--- START ---

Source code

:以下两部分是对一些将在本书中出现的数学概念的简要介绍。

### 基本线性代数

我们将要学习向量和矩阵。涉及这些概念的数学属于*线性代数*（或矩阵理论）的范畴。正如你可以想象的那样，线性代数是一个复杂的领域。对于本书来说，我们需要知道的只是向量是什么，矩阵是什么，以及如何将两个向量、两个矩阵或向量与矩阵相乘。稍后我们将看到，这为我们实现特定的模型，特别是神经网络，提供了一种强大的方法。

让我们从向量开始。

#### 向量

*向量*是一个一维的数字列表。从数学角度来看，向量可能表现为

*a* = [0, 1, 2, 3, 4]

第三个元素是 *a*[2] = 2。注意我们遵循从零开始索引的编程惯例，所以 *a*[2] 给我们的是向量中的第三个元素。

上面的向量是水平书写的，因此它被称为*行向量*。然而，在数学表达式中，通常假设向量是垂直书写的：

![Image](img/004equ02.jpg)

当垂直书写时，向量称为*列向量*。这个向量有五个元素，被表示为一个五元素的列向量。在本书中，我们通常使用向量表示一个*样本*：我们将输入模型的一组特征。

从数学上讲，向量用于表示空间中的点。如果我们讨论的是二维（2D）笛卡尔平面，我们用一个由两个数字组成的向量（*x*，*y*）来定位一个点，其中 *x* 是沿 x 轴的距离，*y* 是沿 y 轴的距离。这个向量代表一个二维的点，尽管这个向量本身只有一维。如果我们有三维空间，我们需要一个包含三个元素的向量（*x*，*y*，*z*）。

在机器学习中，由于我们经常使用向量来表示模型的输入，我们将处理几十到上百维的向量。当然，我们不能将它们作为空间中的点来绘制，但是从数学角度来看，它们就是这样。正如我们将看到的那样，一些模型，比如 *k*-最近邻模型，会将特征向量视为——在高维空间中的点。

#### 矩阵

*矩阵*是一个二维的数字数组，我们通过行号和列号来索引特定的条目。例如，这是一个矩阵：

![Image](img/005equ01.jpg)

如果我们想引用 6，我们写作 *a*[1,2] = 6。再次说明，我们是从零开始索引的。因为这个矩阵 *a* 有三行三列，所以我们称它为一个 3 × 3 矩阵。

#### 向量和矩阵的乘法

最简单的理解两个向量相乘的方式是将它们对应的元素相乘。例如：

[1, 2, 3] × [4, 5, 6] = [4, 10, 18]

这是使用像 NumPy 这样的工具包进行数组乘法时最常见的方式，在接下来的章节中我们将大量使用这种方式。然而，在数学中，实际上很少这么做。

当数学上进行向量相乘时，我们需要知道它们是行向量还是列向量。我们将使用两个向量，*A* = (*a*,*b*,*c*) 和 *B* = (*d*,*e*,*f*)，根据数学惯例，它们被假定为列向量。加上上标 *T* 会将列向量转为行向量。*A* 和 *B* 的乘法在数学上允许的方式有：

--- END ---

### The problem
Please reproduce every row above character for character, keeping each line break in place.

### The completed task
Source code

:以下两部分是对一些将在本书中出现的数学概念的简要介绍。

### 基本线性代数

我们将要学习向量和矩阵。涉及这些概念的数学属于*线性代数*（或矩阵理论）的范畴。正如你可以想象的那样，线性代数是一个复杂的领域。对于本书来说，我们需要知道的只是向量是什么，矩阵是什么，以及如何将两个向量、两个矩阵或向量与矩阵相乘。稍后我们将看到，这为我们实现特定的模型，特别是神经网络，提供了一种强大的方法。

让我们从向量开始。

#### 向量

*向量*是一个一维的数字列表。从数学角度来看，向量可能表现为

*a* = [0, 1, 2, 3, 4]

第三个元素是 *a*[2] = 2。注意我们遵循从零开始索引的编程惯例，所以 *a*[2] 给我们的是向量中的第三个元素。

上面的向量是水平书写的，因此它被称为*行向量*。然而，在数学表达式中，通常假设向量是垂直书写的：

![Image](img/004equ02.jpg)

当垂直书写时，向量称为*列向量*。这个向量有五个元素，被表示为一个五元素的列向量。在本书中，我们通常使用向量表示一个*样本*：我们将输入模型的一组特征。

从数学上讲，向量用于表示空间中的点。如果我们讨论的是二维（2D）笛卡尔平面，我们用一个由两个数字组成的向量（*x*，*y*）来定位一个点，其中 *x* 是沿 x 轴的距离，*y* 是沿 y 轴的距离。这个向量代表一个二维的点，尽管这个向量本身只有一维。如果我们有三维空间，我们需要一个包含三个元素的向量（*x*，*y*，*z*）。

在机器学习中，由于我们经常使用向量来表示模型的输入，我们将处理几十到上百维的向量。当然，我们不能将它们作为空间中的点来绘制，但是从数学角度来看，它们就是这样。正如我们将看到的那样，一些模型，比如 *k*-最近邻模型，会将特征向量视为——在高维空间中的点。

#### 矩阵

*矩阵*是一个二维的数字数组，我们通过行号和列号来索引特定的条目。例如，这是一个矩阵：

![Image](img/005equ01.jpg)

如果我们想引用 6，我们写作 *a*[1,2] = 6。再次说明，我们是从零开始索引的。因为这个矩阵 *a* 有三行三列，所以我们称它为一个 3 × 3 矩阵。

#### 向量和矩阵的乘法

最简单的理解两个向量相乘的方式是将它们对应的元素相乘。例如：

[1, 2, 3] × [4, 5, 6] = [4, 10, 18]

这是使用像 NumPy 这样的工具包进行数组乘法时最常见的方式，在接下来的章节中我们将大量使用这种方式。然而，在数学中，实际上很少这么做。

当数学上进行向量相乘时，我们需要知道它们是行向量还是列向量。我们将使用两个向量，*A* = (*a*,*b*,*c*) 和 *B* = (*d*,*e*,*f*)，根据数学惯例，它们被假定为列向量。加上上标 *T* 会将列向量转为行向量。*A* 和 *B* 的乘法在数学上允许的方式有：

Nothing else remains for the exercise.